» **Selected text**:
:::::
A collection of descriptive writings responding to The MERL collection, Mysterious Objects was produced by local primary school students with local children’s author, Clare Rees. Ten objects linked to the museum’s founding year, 1951, were chosen either because of their uncertain history, or their potential as an interesting source for a story (real or imagined).

During week one of the project, a little boy from one of the classes involved dug up an object in his garden during lockdown. Described to us by his mum as a ‘weird spoon’, he had recognised the Festival of Britain symbol from the Object #9 Horse Brass he looked at during Clare’s session. His family, whole class and we folks at The MERL were delighted when our curator confirmed his discovered treasure as a Festival of Britain tea caddy spoon.

HaikuMoo

Adam Stead, an artist using museum objects, agricultural materials and working rural landscapes to engage people partnered with students from Redlands School and participants in The MERL’s public programme to create HaikuMoo. This interactive website gives instructions on how to draw a dairy cow, while learning about dairy breeds and terminology. Using Object #20 Farmers Weekly as a starting point, Adam’s work was also featured in the June 2021 issue of Farmers Weekly itself.

Adam reflected:

The beauty of this instructional method of teaching using Jon Lockhart’s experimental use of Thing-Link software, is that this workshop is expandable in content; repeatable in format and widely accessible – (everyone) really loved the interactivity. (Students) were delighted to each receive a copy of a recent magazine, kindly donated by Farmers Weekly, especially for the workshops.
:::::
» **Data**:
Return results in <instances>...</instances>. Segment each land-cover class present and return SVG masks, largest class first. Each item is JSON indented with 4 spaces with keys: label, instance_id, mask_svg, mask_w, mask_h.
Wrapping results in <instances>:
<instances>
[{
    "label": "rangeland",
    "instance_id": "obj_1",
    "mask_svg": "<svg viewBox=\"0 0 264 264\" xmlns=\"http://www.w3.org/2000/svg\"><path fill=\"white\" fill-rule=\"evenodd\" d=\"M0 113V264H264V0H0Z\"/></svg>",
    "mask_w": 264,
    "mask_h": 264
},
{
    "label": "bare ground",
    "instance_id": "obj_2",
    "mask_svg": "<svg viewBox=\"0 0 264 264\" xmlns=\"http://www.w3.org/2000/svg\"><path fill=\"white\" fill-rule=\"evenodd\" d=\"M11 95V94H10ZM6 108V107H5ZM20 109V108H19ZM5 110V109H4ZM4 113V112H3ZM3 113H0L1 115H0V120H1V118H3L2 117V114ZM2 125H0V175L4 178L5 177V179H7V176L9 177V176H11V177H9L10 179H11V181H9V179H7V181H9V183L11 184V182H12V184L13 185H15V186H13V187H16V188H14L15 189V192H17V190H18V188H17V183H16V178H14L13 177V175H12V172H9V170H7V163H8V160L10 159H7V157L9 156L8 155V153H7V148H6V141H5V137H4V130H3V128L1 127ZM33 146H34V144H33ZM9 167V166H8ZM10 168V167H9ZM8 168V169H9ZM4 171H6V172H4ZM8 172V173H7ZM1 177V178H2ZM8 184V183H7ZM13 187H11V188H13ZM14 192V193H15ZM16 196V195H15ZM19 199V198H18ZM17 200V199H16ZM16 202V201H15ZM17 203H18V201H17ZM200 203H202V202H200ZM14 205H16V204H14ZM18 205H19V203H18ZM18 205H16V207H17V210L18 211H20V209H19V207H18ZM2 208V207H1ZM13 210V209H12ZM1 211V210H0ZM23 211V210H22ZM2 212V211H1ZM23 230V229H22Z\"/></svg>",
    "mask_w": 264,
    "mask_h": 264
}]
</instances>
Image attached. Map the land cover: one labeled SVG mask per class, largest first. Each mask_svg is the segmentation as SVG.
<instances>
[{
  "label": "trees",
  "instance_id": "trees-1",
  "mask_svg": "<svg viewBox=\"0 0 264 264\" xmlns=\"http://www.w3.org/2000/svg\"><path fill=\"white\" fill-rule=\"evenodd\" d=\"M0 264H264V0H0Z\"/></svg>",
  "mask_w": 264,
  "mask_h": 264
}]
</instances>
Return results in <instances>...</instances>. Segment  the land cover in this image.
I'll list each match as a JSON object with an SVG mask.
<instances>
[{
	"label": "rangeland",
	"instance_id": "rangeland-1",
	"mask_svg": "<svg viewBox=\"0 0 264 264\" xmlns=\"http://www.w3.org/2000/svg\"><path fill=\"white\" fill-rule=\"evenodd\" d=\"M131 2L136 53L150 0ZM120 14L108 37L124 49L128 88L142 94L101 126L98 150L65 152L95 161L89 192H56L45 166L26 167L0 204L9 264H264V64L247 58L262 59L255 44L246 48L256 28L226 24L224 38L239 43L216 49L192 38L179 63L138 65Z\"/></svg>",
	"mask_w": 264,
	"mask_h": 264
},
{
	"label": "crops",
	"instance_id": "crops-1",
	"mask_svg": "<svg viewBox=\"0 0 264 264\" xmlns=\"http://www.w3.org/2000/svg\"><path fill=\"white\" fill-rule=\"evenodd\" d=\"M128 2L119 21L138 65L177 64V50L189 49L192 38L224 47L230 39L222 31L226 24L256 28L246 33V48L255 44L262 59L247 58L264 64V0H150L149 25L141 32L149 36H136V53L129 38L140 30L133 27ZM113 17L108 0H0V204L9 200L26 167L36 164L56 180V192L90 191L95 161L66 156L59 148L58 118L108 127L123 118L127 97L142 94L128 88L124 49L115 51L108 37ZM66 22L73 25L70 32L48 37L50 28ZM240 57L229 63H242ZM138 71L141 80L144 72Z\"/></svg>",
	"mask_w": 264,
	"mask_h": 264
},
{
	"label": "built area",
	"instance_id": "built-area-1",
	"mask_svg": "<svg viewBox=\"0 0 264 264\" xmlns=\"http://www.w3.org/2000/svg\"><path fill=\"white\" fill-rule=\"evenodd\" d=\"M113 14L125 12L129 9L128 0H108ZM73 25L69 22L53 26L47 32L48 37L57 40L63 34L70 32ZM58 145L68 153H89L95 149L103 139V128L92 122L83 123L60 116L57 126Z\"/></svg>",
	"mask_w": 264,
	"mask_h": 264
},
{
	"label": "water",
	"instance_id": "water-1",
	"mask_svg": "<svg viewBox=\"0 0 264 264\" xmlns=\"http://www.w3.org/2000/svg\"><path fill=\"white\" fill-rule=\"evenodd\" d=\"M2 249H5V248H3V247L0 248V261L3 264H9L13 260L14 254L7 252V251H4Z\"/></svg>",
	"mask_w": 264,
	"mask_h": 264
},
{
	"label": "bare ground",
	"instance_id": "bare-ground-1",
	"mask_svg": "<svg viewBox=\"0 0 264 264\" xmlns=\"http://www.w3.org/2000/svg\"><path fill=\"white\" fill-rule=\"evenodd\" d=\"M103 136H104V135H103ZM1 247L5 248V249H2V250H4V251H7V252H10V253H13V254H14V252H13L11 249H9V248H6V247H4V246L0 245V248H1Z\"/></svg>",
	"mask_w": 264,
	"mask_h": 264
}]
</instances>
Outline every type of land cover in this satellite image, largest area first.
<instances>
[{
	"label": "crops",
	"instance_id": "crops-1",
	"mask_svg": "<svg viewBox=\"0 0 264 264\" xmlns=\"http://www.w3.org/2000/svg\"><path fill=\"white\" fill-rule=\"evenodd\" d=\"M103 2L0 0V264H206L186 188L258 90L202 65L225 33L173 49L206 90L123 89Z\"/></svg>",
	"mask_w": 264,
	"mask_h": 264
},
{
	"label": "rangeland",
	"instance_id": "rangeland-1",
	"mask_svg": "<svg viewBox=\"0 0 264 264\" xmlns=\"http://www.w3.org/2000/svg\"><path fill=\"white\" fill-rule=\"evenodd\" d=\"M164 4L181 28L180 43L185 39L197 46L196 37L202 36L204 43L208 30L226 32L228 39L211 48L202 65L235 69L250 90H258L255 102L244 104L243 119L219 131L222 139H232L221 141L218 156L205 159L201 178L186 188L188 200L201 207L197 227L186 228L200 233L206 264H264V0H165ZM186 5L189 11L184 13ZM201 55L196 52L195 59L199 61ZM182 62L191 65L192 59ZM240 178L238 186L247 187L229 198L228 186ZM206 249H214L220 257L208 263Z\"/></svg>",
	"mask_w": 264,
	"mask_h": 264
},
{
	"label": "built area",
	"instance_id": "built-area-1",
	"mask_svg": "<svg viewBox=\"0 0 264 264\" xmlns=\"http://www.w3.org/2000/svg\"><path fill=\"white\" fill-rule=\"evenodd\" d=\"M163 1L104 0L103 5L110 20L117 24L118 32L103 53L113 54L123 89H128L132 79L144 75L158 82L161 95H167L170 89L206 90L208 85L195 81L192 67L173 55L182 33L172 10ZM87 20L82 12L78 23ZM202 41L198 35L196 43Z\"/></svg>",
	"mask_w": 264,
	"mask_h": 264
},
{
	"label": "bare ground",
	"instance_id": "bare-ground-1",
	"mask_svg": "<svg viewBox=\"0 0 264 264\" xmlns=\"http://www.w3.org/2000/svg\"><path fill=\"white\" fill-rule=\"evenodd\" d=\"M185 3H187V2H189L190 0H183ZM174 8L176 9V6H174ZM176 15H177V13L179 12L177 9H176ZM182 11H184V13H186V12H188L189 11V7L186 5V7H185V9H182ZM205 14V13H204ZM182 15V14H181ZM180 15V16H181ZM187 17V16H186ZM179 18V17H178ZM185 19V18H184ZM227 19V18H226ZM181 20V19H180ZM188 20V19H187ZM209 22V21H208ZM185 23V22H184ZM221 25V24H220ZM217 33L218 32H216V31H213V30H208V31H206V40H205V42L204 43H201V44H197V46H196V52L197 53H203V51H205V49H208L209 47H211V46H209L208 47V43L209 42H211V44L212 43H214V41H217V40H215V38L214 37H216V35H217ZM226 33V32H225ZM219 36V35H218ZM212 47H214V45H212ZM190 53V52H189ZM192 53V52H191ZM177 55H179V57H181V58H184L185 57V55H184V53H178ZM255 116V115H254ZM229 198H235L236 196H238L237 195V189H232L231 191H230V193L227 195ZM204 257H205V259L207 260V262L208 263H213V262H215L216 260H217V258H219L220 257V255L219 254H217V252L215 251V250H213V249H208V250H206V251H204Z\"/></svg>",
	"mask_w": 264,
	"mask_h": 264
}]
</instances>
:::::
» **Work request 1**:
List every person named in the text on The MERL projects.
» **Work request 2**:
Continue the text on The MERL projects from its final sentence.

» **Response area 1**:
Clare Rees, Adam Stead, Jon Lockhart

» **Response area 2**:
Landscape = Health + Wellbeing

Reading’s Reside Dance collaborated with the Earth Living Festival and the Royal Berkshire Hospital to produce Landscape = Health + Wellbeing. Workshops were designed and delivered, and a film was created taking Object #25 National Parks as inspiration.

The film captures a connectedness with the environment that we can discover from being outdoors, and how this can draw upon our strong sense of inner connection.

Dancer Emma explained:

For me, [this] is about connection […] connection to other people […] connection to our environment. Get outside, take in what you see and everything around us. Thank you to everyone involved for making such a wonderful space.

The work on this project focused on meeting the NHS Five Steps to Mental Wellbeing as an effective way of assessing what had been achieved.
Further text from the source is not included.